### Excerpted passage
========================================================================

You know. You've been around in Washington, a while, Kaitlan.

COLLINS: Yes. But we saw it put, you know?

PENCE: It's been around for a while. And I think the American people want to see better.

COLLINS: But we saw it really, I mean, at the forefront. And it's very clear that he was talking about former President Trump. I mean, do you agree that Donald Trump is a wannabe dictator? PENCE: Well, what I agree with is what General Milley said, about the oath, that men and women in uniform take.

My son's a Captain in the Marine Corps. My son-in-law is a Lieutenant in the United States Navy.

And Kaitlan, as I recounted, in my book, in the days leading up to January 6, two and a half years ago, my son, the Marine, looked at me, at one point, and said, "Dad, you take the same oath I take, and that is to support and defend the Constitution of the United States."

COLLINS: Right. But you worked closer --

PENCE: I know, by God's grace, I did my duty that day. And I can't affirm or comment on -- or what or who General Milley was referring to. But I can affirm his eloquent reference, to the men and women, who served in the uniform, of the United States, day, and throughout the history of this country.

COLLINS: I mean, clearly --

PENCE: They put on the uniform. And they take an oath.

COLLINS: I'll just say clearly --

PENCE: And they keep that oath every day.

COLLINS: Mr. Vice President, clearly, Trump thought that he was referring to him, because he responded to that after, calling General Milley, a "Moron." He added that the man that he picked to be Defense Secretary, Mark Esper, he called him a, quote, "Woke fool."

I mean, obviously, this is after what you referenced there, Trump implied that General Milley should be executed for treason.

Are those comments beyond the pale, in your view?

PENCE: Well, as I said, his earlier comments, regarding General Milley, were inexcusable, and really have no place, in the public debate.

But I think it's one of the reasons why, despite what some of the national polls may show, I think, Republican primary voters know that we need new leadership, not just in the White House, but in the Republican Party.

And that's why, I'll be back in Iowa, first thing in the morning, and we're going to continue to take our case of a commitment of that broad-based conservative agenda that's defined our movement, for years.

But also, I was inspired by Ronald Reagan, to become a Republican. And it was his conservative agenda. It was his optimism. And it was his civility, I think, that made it possible, for him, to lead an administration, that revived the country, and literally --

COLLINS: You talk about civility.

PENCE: -- literally changed the world.

COLLINS: You talk about civility, at length. And you said you think Republican voters know. But I think the question is, do they?

========================================================================

(Dataset entries)
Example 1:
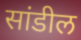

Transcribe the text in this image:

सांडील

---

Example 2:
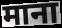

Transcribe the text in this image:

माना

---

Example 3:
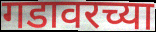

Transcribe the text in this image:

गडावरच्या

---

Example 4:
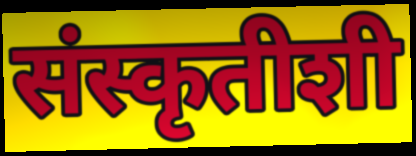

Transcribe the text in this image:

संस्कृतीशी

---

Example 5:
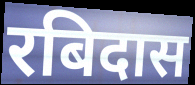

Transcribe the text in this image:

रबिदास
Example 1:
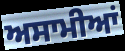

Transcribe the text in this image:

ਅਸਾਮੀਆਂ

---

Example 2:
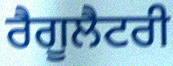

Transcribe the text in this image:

========================================================================

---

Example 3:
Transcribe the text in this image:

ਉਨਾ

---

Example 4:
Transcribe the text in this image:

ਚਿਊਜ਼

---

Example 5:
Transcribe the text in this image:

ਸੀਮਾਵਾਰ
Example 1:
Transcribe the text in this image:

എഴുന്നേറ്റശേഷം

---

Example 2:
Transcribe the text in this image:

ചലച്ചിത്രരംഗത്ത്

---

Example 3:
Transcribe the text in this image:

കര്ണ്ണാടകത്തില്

========================================================================

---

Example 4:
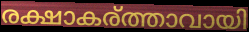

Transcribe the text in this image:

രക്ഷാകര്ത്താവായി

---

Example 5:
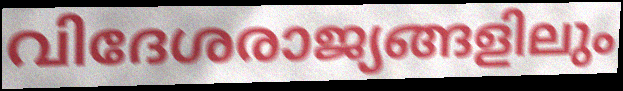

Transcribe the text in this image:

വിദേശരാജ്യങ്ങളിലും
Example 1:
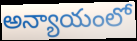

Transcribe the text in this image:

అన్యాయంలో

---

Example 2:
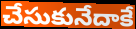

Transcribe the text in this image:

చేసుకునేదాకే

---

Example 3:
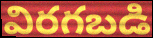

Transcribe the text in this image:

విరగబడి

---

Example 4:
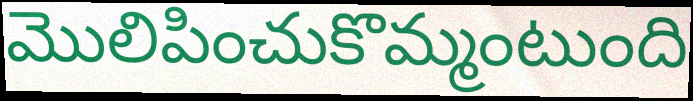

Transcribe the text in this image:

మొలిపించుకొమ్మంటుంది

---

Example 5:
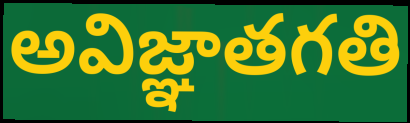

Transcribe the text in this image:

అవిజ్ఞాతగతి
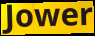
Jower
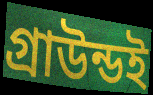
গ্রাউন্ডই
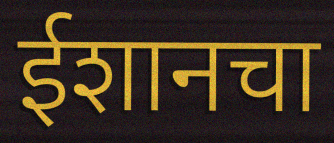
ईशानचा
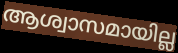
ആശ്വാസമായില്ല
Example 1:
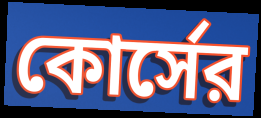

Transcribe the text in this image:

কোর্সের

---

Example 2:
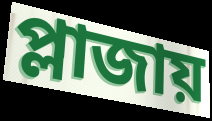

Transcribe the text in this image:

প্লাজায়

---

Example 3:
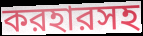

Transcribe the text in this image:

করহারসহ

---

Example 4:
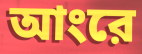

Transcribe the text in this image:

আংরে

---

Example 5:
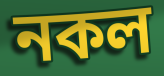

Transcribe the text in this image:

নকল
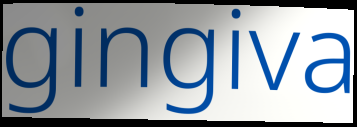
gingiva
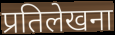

========================================================================

### Problem
Reproduce the portion of the interview transcript that opens with the words containing "PENCE: I know, by" and closes with "of this country.", replacing "eloquent" with "moving".

### Finished task
PENCE: I know, by God's grace, I did my duty that day. And I can't affirm or comment on -- or what or who General Milley was referring to. But I can affirm his moving reference, to the men and women, who served in the uniform, of the United States, day, and throughout the history of this country.